The possibilities are, quite literally, endless.

P.S. WordPress offers an export-blog-to-XML function. I wonder…


6 thoughts on “Blog 518: Adventures In Markov Chains

    • Well, every time I’ve done procedurally generated game levels and stuff they feel a bit soulless. I figure there must be some way to create a procedural plot to go with them to add the missing spice and, well, what is a plot if not a sequence of items in some reasonable order? “What could possibly go wrong?”

      Liked by 1 person

      • Makes me wish I’d found this blog post a week or two ago, before I wrote my Markov comic generator. My program is intended to handle only text, but on the other hand it is written in Python which uses dynamic typing; I haven’t tried using non-strings yet.

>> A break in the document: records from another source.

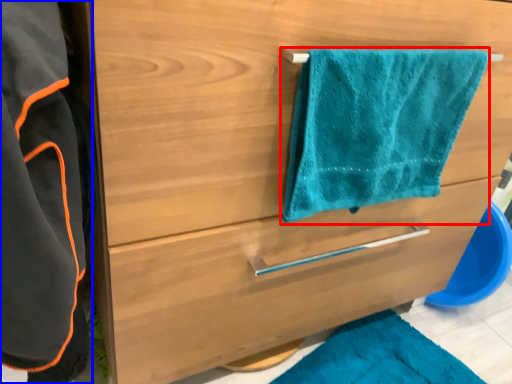
Question: Which point is closer to the camera, towel/napkin (highlighted by a red box) or bathrobe (highlighted by a blue box)?

Choices:
 (A) towel/napkin
 (B) bathrobe

Answer: (B)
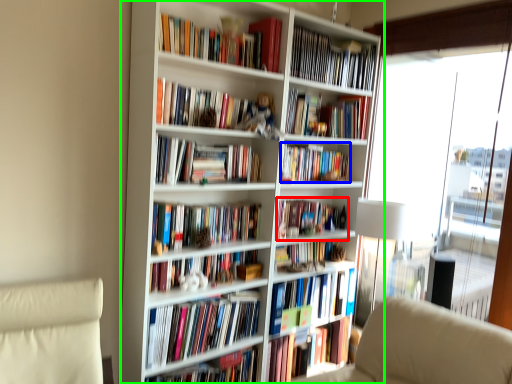
Question: Estimate the real-world distances between objects in this image. Which object is closer to book (highlighted by a red box), book (highlighted by a blue box) or bookcase (highlighted by a green box)?

Choices:
 (A) book
 (B) bookcase

Answer: (A)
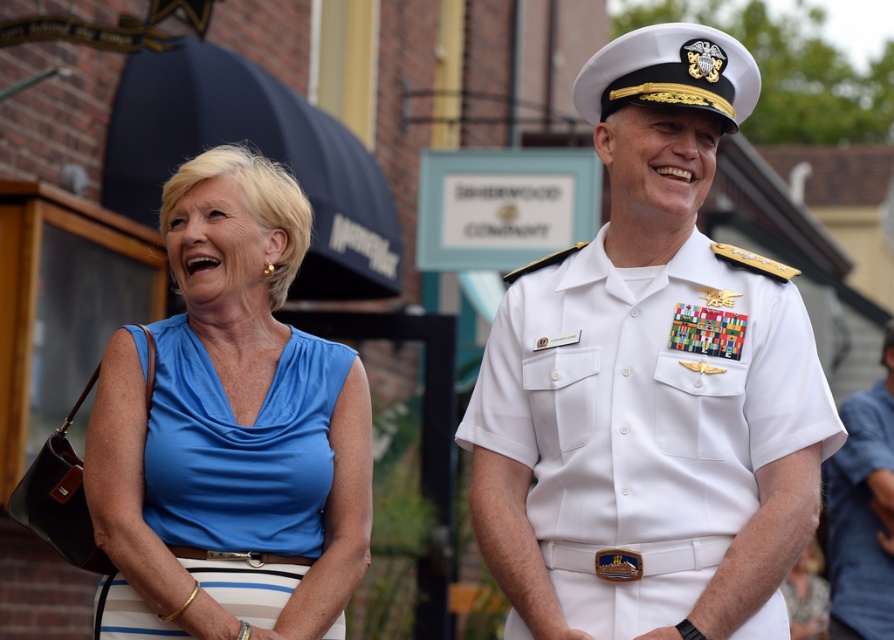
You are a photographer trying to capture both individuals in a single frame. Given that the white uniform at center and the white uniform at right are positioned differently, which one is closer to the camera?

The white uniform at center is shorter than the white uniform at right, so the white uniform at center is closer to the camera.

You are a photographer trying to capture a group photo of the white uniform at center and the satin blue blouse at left. Which person should stand in the front row so their head is visible in the photo?

The white uniform at center should stand in the front row because it has a lesser height compared to the satin blue blouse at left, ensuring their head remains visible.

You are a photographer trying to capture a group photo of the white uniform at center and the satin blue blouse at left. The camera you are using has a maximum focus range of 4 meters. Can you include both subjects in the frame without needing to adjust your position?

The distance between the white uniform at center and the satin blue blouse at left is 3.85 meters, which is within the camera maximum focus range of 4 meters. Therefore, you can include both subjects in the frame without needing to adjust your position.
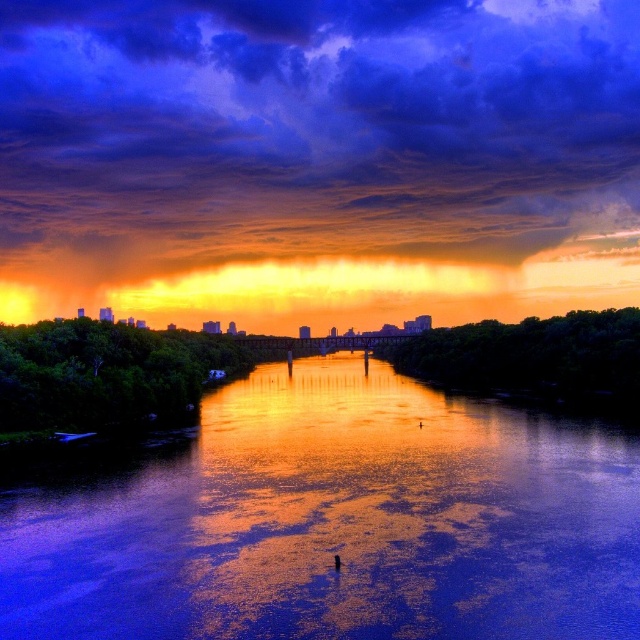
Question: Is orange/yellow cloud at upper center thinner than glossy reflective water at center?

Choices:
 (A) no
 (B) yes

Answer: (A)

Question: Does orange/yellow cloud at upper center have a greater width compared to glossy reflective water at center?

Choices:
 (A) yes
 (B) no

Answer: (A)

Question: Which object appears closest to the camera in this image?

Choices:
 (A) orange/yellow cloud at upper center
 (B) glossy reflective water at center

Answer: (B)

Question: Is orange/yellow cloud at upper center bigger than glossy reflective water at center?

Choices:
 (A) no
 (B) yes

Answer: (B)

Question: Which point is farther to the camera?

Choices:
 (A) (356, 515)
 (B) (10, 38)

Answer: (B)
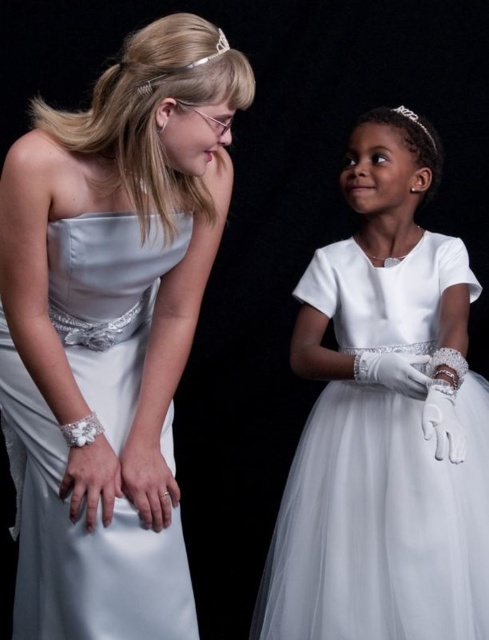
Between satin dress at center and white tulle dress at center, which one has less height?

white tulle dress at center

Which is below, satin dress at center or white tulle dress at center?

white tulle dress at center is below.

Image resolution: width=489 pixels, height=640 pixels. What do you see at coordinates (111, 332) in the screenshot?
I see `satin dress at center` at bounding box center [111, 332].

The width and height of the screenshot is (489, 640). Find the location of `satin dress at center`. satin dress at center is located at coordinates (111, 332).

Does satin dress at center have a greater height compared to clear crystal tiara at upper center?

Yes, satin dress at center is taller than clear crystal tiara at upper center.

Does satin dress at center appear over clear crystal tiara at upper center?

Actually, satin dress at center is below clear crystal tiara at upper center.

Does point (235, 100) lie behind point (225, 40)?

That is False.

Where is `satin dress at center`? satin dress at center is located at coordinates (111, 332).

How much distance is there between white tulle dress at center and silver metallic tiara at upper center?

white tulle dress at center and silver metallic tiara at upper center are 35.90 inches apart from each other.

Can you confirm if white tulle dress at center is shorter than silver metallic tiara at upper center?

In fact, white tulle dress at center may be taller than silver metallic tiara at upper center.

Measure the distance between point (363,557) and camera.

Point (363,557) and camera are 1.68 meters apart from each other.

At what (x,y) coordinates should I click in order to perform the action: click on white tulle dress at center. Please return your answer as a coordinate pair (x, y). The width and height of the screenshot is (489, 640). Looking at the image, I should click on (380, 525).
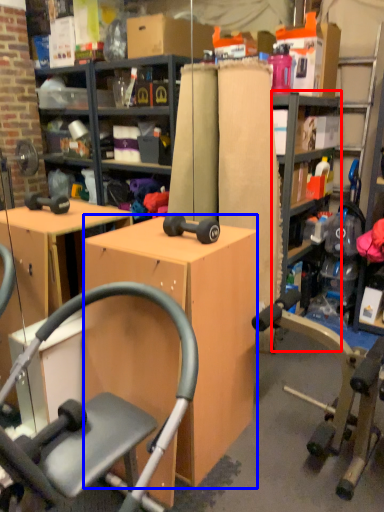
Question: Which object appears farthest to the camera in this image, bookshelf (highlighted by a red box) or desk (highlighted by a blue box)?

Choices:
 (A) bookshelf
 (B) desk

Answer: (A)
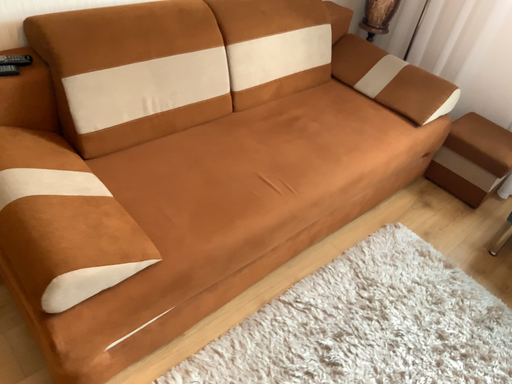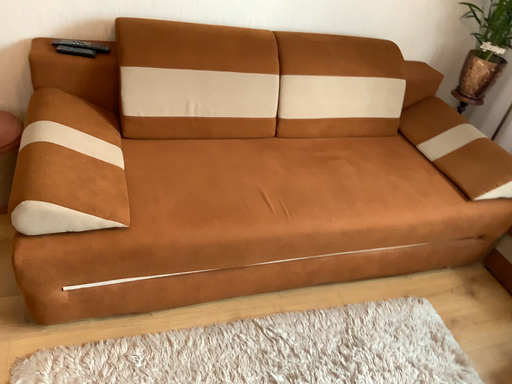
Question: Which way did the camera rotate in the video?

Choices:
 (A) rotated right
 (B) rotated left

Answer: (B)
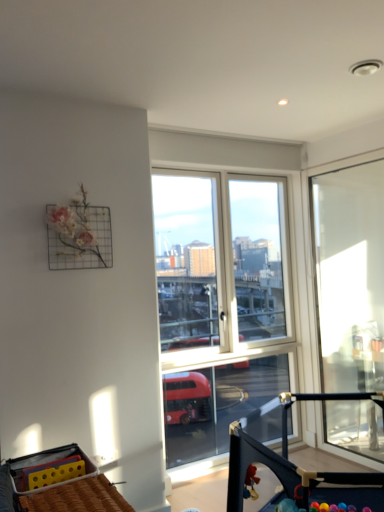
In order to face transparent glass door at right, should I rotate leftwards or rightwards?

Turn right by 19.936 degrees to look at transparent glass door at right.

Describe the element at coordinates (294, 464) in the screenshot. This screenshot has width=384, height=512. I see `black plastic baby carriage at center, the 2th baby carriage when ordered from left to right` at that location.

How much space does yellow plastic baby carriage at lower left, which is counted as the second baby carriage, starting from the right, occupy vertically?

9.75 inches.

Identify the location of transparent glass door at right. This screenshot has height=512, width=384. [350, 276].

Is yellow plastic baby carriage at lower left, arranged as the first baby carriage when viewed from the left, positioned in front of black plastic baby carriage at center, arranged as the 1th baby carriage when viewed from the right?

No, it is not.

From their relative heights in the image, would you say yellow plastic baby carriage at lower left, which is counted as the second baby carriage, starting from the right, is taller or shorter than black plastic baby carriage at center, the 2th baby carriage when ordered from left to right?

yellow plastic baby carriage at lower left, which is counted as the second baby carriage, starting from the right, is shorter than black plastic baby carriage at center, the 2th baby carriage when ordered from left to right.

Is point (50, 495) less distant than point (304, 493)?

Yes, point (50, 495) is closer to viewer.

Is yellow plastic baby carriage at lower left, arranged as the first baby carriage when viewed from the left, spatially inside black plastic baby carriage at center, arranged as the 1th baby carriage when viewed from the right, or outside of it?

yellow plastic baby carriage at lower left, arranged as the first baby carriage when viewed from the left, is spatially situated outside black plastic baby carriage at center, arranged as the 1th baby carriage when viewed from the right.

Is black plastic baby carriage at center, the 2th baby carriage when ordered from left to right, further to the viewer compared to yellow plastic baby carriage at lower left, which is counted as the second baby carriage, starting from the right?

No, black plastic baby carriage at center, the 2th baby carriage when ordered from left to right, is in front of yellow plastic baby carriage at lower left, which is counted as the second baby carriage, starting from the right.

Which is less distant, [254,446] or [20,478]?

Point [254,446] is positioned farther from the camera compared to point [20,478].

What's the angular difference between black plastic baby carriage at center, the 2th baby carriage when ordered from left to right, and yellow plastic baby carriage at lower left, arranged as the first baby carriage when viewed from the left,'s facing directions?

The angular difference between black plastic baby carriage at center, the 2th baby carriage when ordered from left to right, and yellow plastic baby carriage at lower left, arranged as the first baby carriage when viewed from the left, is 87.4 degrees.

From a real-world perspective, which object rests below the other?

black plastic baby carriage at center, arranged as the 1th baby carriage when viewed from the right.

From the image's perspective, is transparent glass door at right positioned above or below black plastic baby carriage at center, arranged as the 1th baby carriage when viewed from the right?

Based on their image positions, transparent glass door at right is located above black plastic baby carriage at center, arranged as the 1th baby carriage when viewed from the right.

Is transparent glass door at right taller than black plastic baby carriage at center, the 2th baby carriage when ordered from left to right?

Yes.

Which object is positioned more to the right, transparent glass door at right or black plastic baby carriage at center, the 2th baby carriage when ordered from left to right?

transparent glass door at right.

In the scene shown: Considering the positions of objects transparent glass door at right and yellow plastic baby carriage at lower left, arranged as the first baby carriage when viewed from the left, in the image provided, who is more to the left, transparent glass door at right or yellow plastic baby carriage at lower left, arranged as the first baby carriage when viewed from the left,?

Positioned to the left is yellow plastic baby carriage at lower left, arranged as the first baby carriage when viewed from the left.

Based on the photo, considering the relative sizes of transparent glass door at right and yellow plastic baby carriage at lower left, which is counted as the second baby carriage, starting from the right, in the image provided, is transparent glass door at right taller than yellow plastic baby carriage at lower left, which is counted as the second baby carriage, starting from the right,?

Correct, transparent glass door at right is much taller as yellow plastic baby carriage at lower left, which is counted as the second baby carriage, starting from the right.

Does transparent glass door at right touch yellow plastic baby carriage at lower left, which is counted as the second baby carriage, starting from the right?

transparent glass door at right and yellow plastic baby carriage at lower left, which is counted as the second baby carriage, starting from the right, are not in contact.

In the scene shown: Considering the relative positions of black plastic baby carriage at center, the 2th baby carriage when ordered from left to right, and transparent glass door at right in the image provided, is black plastic baby carriage at center, the 2th baby carriage when ordered from left to right, behind transparent glass door at right?

No, black plastic baby carriage at center, the 2th baby carriage when ordered from left to right, is in front of transparent glass door at right.

Considering the relative positions of black plastic baby carriage at center, the 2th baby carriage when ordered from left to right, and transparent glass door at right in the image provided, is black plastic baby carriage at center, the 2th baby carriage when ordered from left to right, to the left of transparent glass door at right from the viewer's perspective?

Yes.

From the image's perspective, between black plastic baby carriage at center, the 2th baby carriage when ordered from left to right, and transparent glass door at right, who is located below?

black plastic baby carriage at center, the 2th baby carriage when ordered from left to right, appears lower in the image.

Are black plastic baby carriage at center, the 2th baby carriage when ordered from left to right, and transparent glass door at right making contact?

black plastic baby carriage at center, the 2th baby carriage when ordered from left to right, and transparent glass door at right are not in contact.

Is yellow plastic baby carriage at lower left, arranged as the first baby carriage when viewed from the left, taller or shorter than transparent glass door at right?

In the image, yellow plastic baby carriage at lower left, arranged as the first baby carriage when viewed from the left, appears to be shorter than transparent glass door at right.

Who is bigger, yellow plastic baby carriage at lower left, arranged as the first baby carriage when viewed from the left, or transparent glass door at right?

Bigger between the two is transparent glass door at right.

Considering the sizes of yellow plastic baby carriage at lower left, arranged as the first baby carriage when viewed from the left, and transparent glass door at right in the image, is yellow plastic baby carriage at lower left, arranged as the first baby carriage when viewed from the left, wider or thinner than transparent glass door at right?

In the image, yellow plastic baby carriage at lower left, arranged as the first baby carriage when viewed from the left, appears to be wider than transparent glass door at right.

From the image's perspective, which object appears higher, yellow plastic baby carriage at lower left, which is counted as the second baby carriage, starting from the right, or transparent glass door at right?

From the image's view, transparent glass door at right is above.

Where is `baby carriage to the left of black plastic baby carriage at center, arranged as the 1th baby carriage when viewed from the right`? baby carriage to the left of black plastic baby carriage at center, arranged as the 1th baby carriage when viewed from the right is located at coordinates (59, 486).

You are a GUI agent. You are given a task and a screenshot of the screen. Output one action in this format:
    pyautogui.click(x=<x>, y=<y>)
    Task: Click on the baby carriage below the yellow plastic baby carriage at lower left, arranged as the first baby carriage when viewed from the left (from a real-world perspective)
    The height and width of the screenshot is (512, 384).
    Given the screenshot: What is the action you would take?
    pyautogui.click(x=294, y=464)

Considering their positions, is transparent glass door at right positioned further to black plastic baby carriage at center, arranged as the 1th baby carriage when viewed from the right, than yellow plastic baby carriage at lower left, arranged as the first baby carriage when viewed from the left?

transparent glass door at right is further to black plastic baby carriage at center, arranged as the 1th baby carriage when viewed from the right.

When comparing their distances from yellow plastic baby carriage at lower left, arranged as the first baby carriage when viewed from the left, does transparent glass door at right or black plastic baby carriage at center, the 2th baby carriage when ordered from left to right, seem closer?

Among the two, black plastic baby carriage at center, the 2th baby carriage when ordered from left to right, is located nearer to yellow plastic baby carriage at lower left, arranged as the first baby carriage when viewed from the left.

Based on the photo, considering their positions, is black plastic baby carriage at center, the 2th baby carriage when ordered from left to right, positioned further to transparent glass door at right than yellow plastic baby carriage at lower left, arranged as the first baby carriage when viewed from the left?

yellow plastic baby carriage at lower left, arranged as the first baby carriage when viewed from the left.

Based on their spatial positions, is yellow plastic baby carriage at lower left, which is counted as the second baby carriage, starting from the right, or transparent glass door at right closer to black plastic baby carriage at center, arranged as the 1th baby carriage when viewed from the right?

yellow plastic baby carriage at lower left, which is counted as the second baby carriage, starting from the right.

From the picture: Looking at the image, which one is located further to transparent glass door at right, yellow plastic baby carriage at lower left, arranged as the first baby carriage when viewed from the left, or black plastic baby carriage at center, the 2th baby carriage when ordered from left to right?

Based on the image, yellow plastic baby carriage at lower left, arranged as the first baby carriage when viewed from the left, appears to be further to transparent glass door at right.

Consider the image. Based on their spatial positions, is black plastic baby carriage at center, the 2th baby carriage when ordered from left to right, or transparent glass door at right closer to yellow plastic baby carriage at lower left, which is counted as the second baby carriage, starting from the right?

The object closer to yellow plastic baby carriage at lower left, which is counted as the second baby carriage, starting from the right, is black plastic baby carriage at center, the 2th baby carriage when ordered from left to right.

Locate an element on the screen. Image resolution: width=384 pixels, height=512 pixels. baby carriage situated between yellow plastic baby carriage at lower left, arranged as the first baby carriage when viewed from the left, and transparent glass door at right from left to right is located at coordinates (294, 464).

      • I have an unhealthy obsession with generics so this was pretty much inevitable. I think it might have become less effective as a Markov generator in the transition from just being string-based, though; I confused myself a bit along the way so I’m not convinced the logic is 100% correct anymore. Theoretically all you need is to be able to compare equality between sequences, so once you abstract that out you’re laughing. Theoretically. If Python is clever enough, you might not need to make any changes at all!